Assignment A >> Quote the court case header word for word, everything from "Sept. 23, 1975 ·" down to "Tom Mosier, Defendants-Appellees.".

Passage provided >>
=== Section Start ===
Sierra Blanca Sales Co. v. Newco Industries, Inc., 88 N.M. 472, 542 P.2d 52 (1975)

Sept. 23, 1975 · Court of Appeals of New Mexico · No. 1812
88 N.M. 472, 542 P.2d 52

542 P.2d 52

SIERRA BLANCA SALES COMPANY, INC., a New Mexico Corporation, Plaintiff-Appellant, v. NEWCO INDUSTRIES, INC., a New Mexico Corporation, Ruidoso Racing Association, Inc., a New Mexico Corporation, now merged and known as Ruidoso Downs, Inc. a New Mexico Corporation, and Fortuna Corporation, Eric N. Culver, R. D. Mosier and Tom Mosier, Defendants-Appellees.

No. 1812.

Court of Appeals of New Mexico.

Sept. 23, 1975.

Certiorari Granted Nov. 6, 1975.

*473Albert J. Rivera and Wayne A. Jordan, Alamogordo, for plaintiff-appellant.

John P. Eastham, Rex D. Throckmorton, Rodey, Dickason, Sloan, Akin & Robb, Albuquerque, for defendants-appellees.
=== Section End ===
Dataset section >>
=== Section Start ===
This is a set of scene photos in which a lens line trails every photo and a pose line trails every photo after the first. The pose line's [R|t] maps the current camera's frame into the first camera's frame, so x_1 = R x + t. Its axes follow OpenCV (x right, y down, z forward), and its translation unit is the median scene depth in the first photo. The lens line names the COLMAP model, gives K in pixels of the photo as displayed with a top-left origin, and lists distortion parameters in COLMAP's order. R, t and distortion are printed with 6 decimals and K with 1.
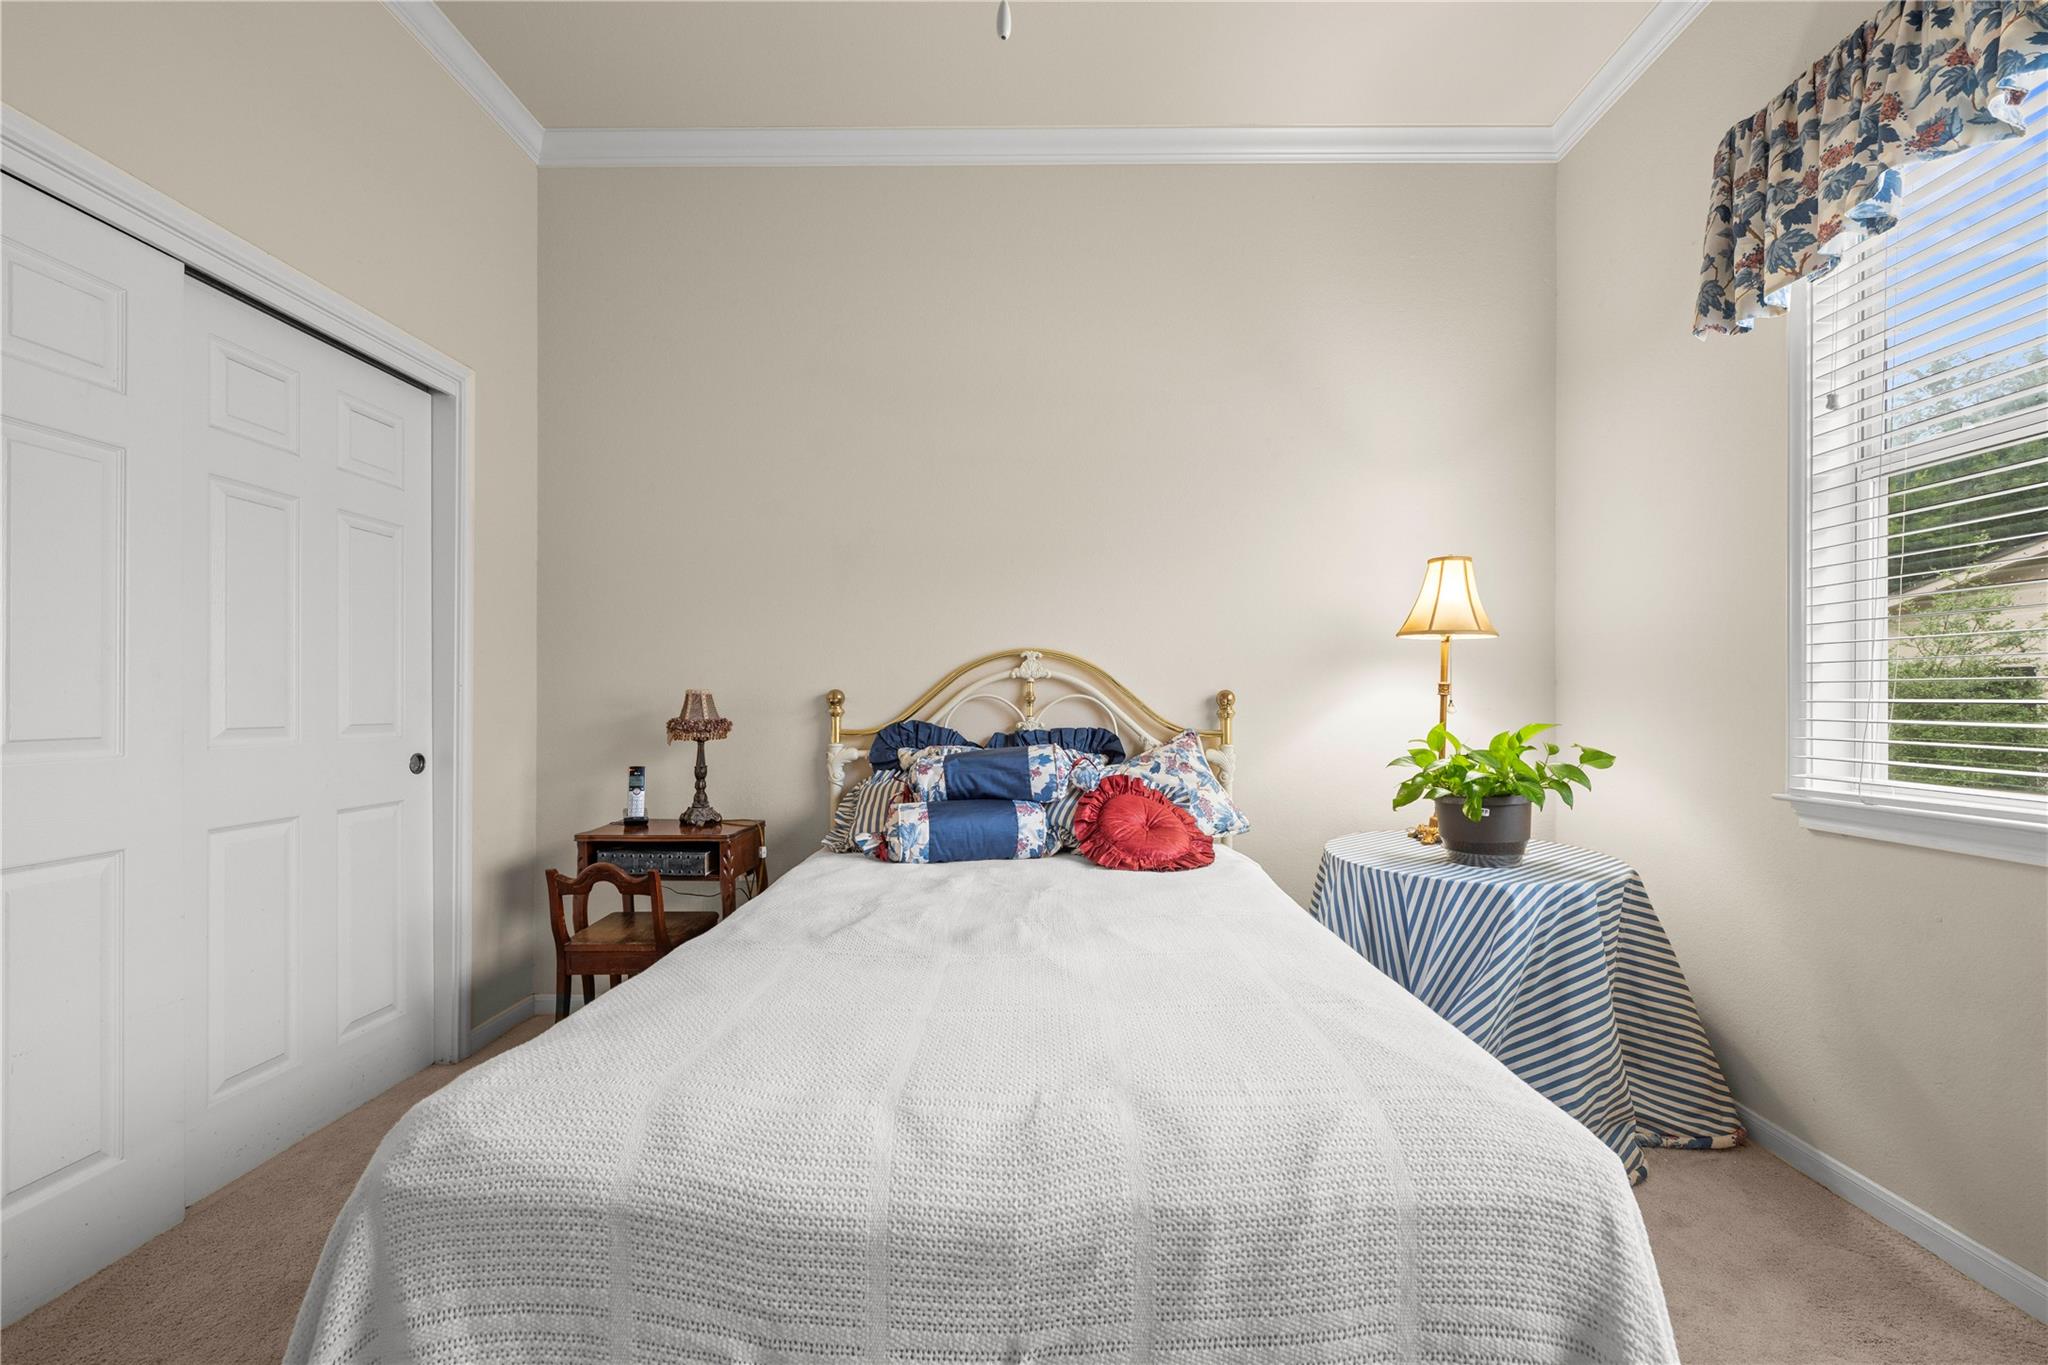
lens RADIAL K [[809.2, 0, 1037.3], [0, 809.2, 693.4], [0, 0, 1]] dist [0.001550, -0.000724]
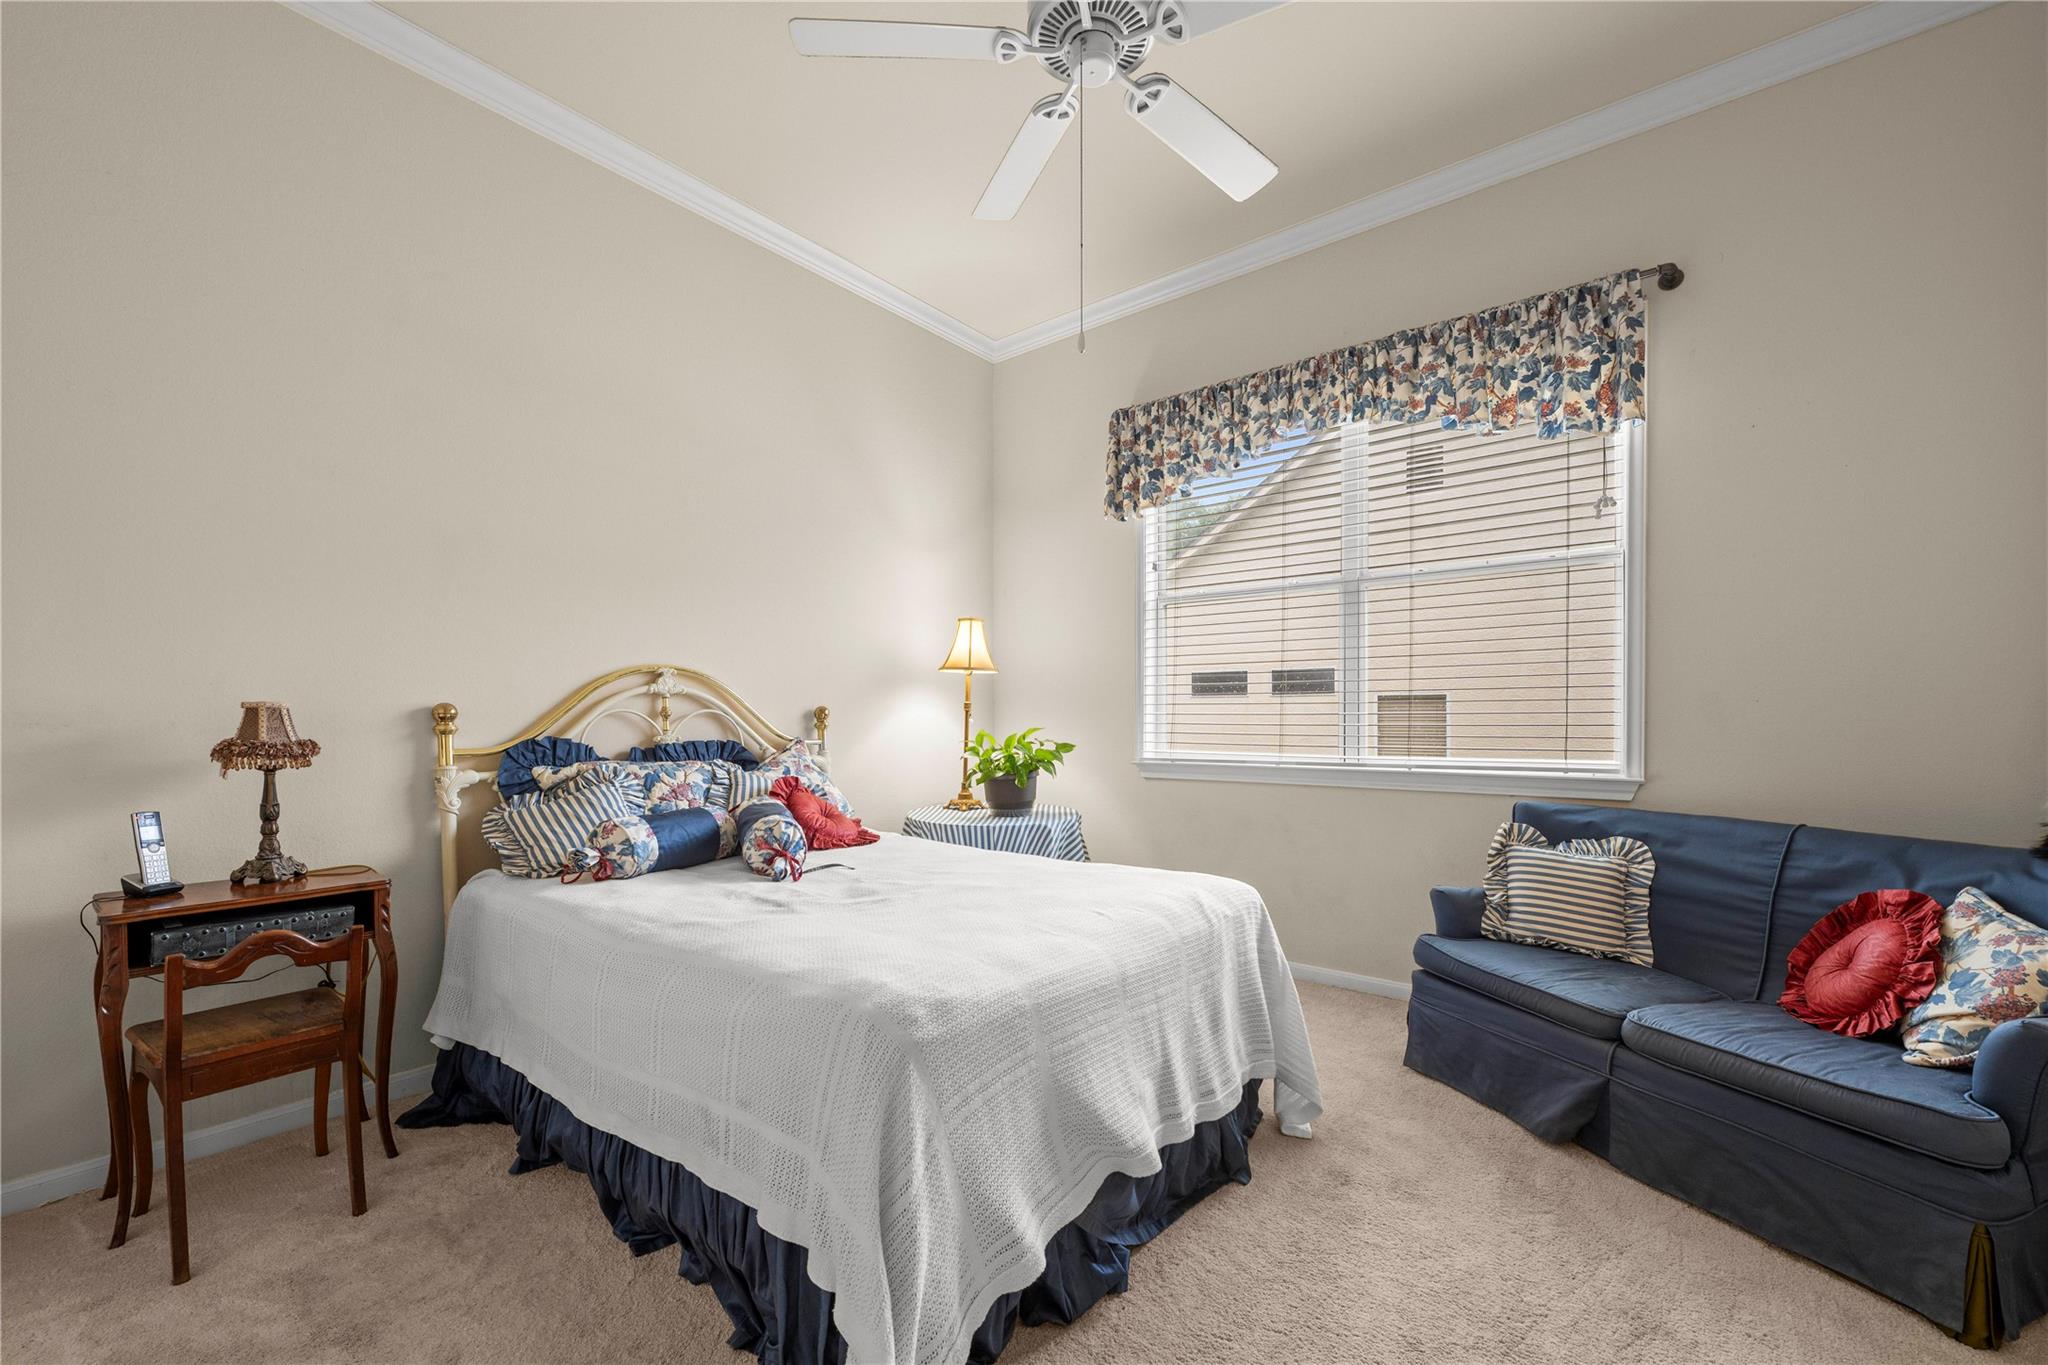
lens RADIAL K [[833.3, 0, 1025.3], [0, 833.3, 721.3], [0, 0, 1]] dist [0.000525, -0.000292]
pose [[0.615578, -0.007533, 0.788040, -0.601639], [-0.001594, 0.999940, 0.010803, 0.004290], [-0.788074, -0.007907, 0.615529, -0.025900]]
=== Section End ===
Assignment B >> Rewrite the scene-photo rows with "camera" replaced by "view" and everything else unchanged. Leave the pictures out of your answer.

Task answer A >>
Sept. 23, 1975 · Court of Appeals of New Mexico · No. 1812
88 N.M. 472, 542 P.2d 52

542 P.2d 52

SIERRA BLANCA SALES COMPANY, INC., a New Mexico Corporation, Plaintiff-Appellant, v. NEWCO INDUSTRIES, INC., a New Mexico Corporation, Ruidoso Racing Association, Inc., a New Mexico Corporation, now merged and known as Ruidoso Downs, Inc. a New Mexico Corporation, and Fortuna Corporation, Eric N. Culver, R. D. Mosier and Tom Mosier, Defendants-Appellees.

Task answer B >>
This is a set of scene photos in which a lens line trails every photo and a pose line trails every photo after the first. The pose line's [R|t] maps the current view's frame into the first view's frame, so x_1 = R x + t. Its axes follow OpenCV (x right, y down, z forward), and its translation unit is the median scene depth in the first photo. The lens line names the COLMAP model, gives K in pixels of the photo as displayed with a top-left origin, and lists distortion parameters in COLMAP's order. R, t and distortion are printed with 6 decimals and K with 1.
lens RADIAL K [[809.2, 0, 1037.3], [0, 809.2, 693.4], [0, 0, 1]] dist [0.001550, -0.000724]
lens RADIAL K [[833.3, 0, 1025.3], [0, 833.3, 721.3], [0, 0, 1]] dist [0.000525, -0.000292]
pose [[0.615578, -0.007533, 0.788040, -0.601639], [-0.001594, 0.999940, 0.010803, 0.004290], [-0.788074, -0.007907, 0.615529, -0.025900]]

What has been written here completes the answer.